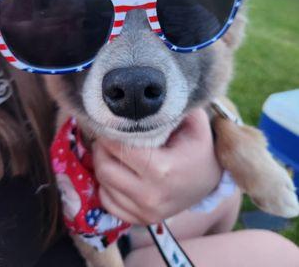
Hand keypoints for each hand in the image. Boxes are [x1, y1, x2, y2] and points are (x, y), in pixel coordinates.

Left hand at [92, 108, 221, 224]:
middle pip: (104, 167)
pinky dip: (107, 185)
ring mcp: (145, 212)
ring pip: (103, 184)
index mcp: (162, 169)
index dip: (110, 131)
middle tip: (109, 135)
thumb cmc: (200, 148)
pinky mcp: (141, 220)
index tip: (111, 121)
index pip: (118, 146)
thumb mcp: (194, 123)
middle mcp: (151, 196)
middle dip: (102, 147)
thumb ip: (172, 107)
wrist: (211, 182)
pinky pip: (107, 201)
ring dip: (103, 164)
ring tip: (114, 151)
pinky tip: (119, 172)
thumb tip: (146, 94)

--

**Assignment**
Output only the lines from the one containing "middle dip: (102, 147)" through the end of the material, please, exactly as they appear.

**Result of this exercise**
middle dip: (102, 147)
thumb ip: (172, 107)
wrist: (211, 182)
pinky pip: (107, 201)
ring dip: (103, 164)
ring tip: (114, 151)
pinky tip: (119, 172)
thumb tip: (146, 94)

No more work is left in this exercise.